_TASK GOAL_
Transcribe the line with "focal_35mm: 37" and all the lines that follow it in the material below, exactly as they stand.

[DATA TO PROCESS]

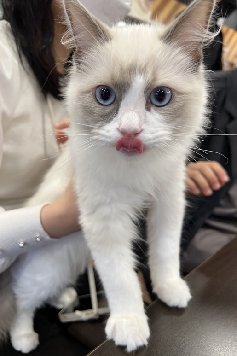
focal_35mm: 28
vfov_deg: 65.5
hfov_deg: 46.3
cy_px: 174
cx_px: 107
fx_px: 277
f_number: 1.5
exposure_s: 1/120
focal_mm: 5.7
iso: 80
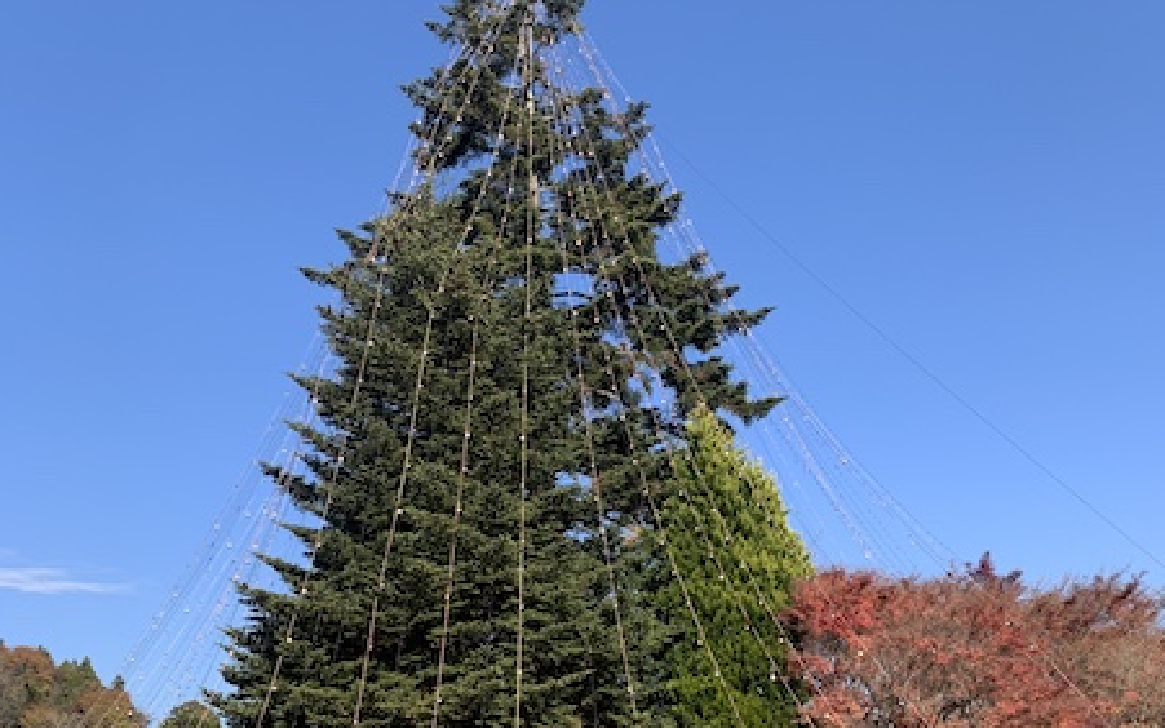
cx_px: 581
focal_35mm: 37
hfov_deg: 52.7
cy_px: 461
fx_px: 1175
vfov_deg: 34.2
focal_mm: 4.25
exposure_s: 1/1250
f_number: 1.8
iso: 25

[/DATA TO PROCESS]

_ANSWER TO THIS PROBLEM_
focal_35mm: 37
hfov_deg: 52.7
cy_px: 461
fx_px: 1175
vfov_deg: 34.2
focal_mm: 4.25
exposure_s: 1/1250
f_number: 1.8
iso: 25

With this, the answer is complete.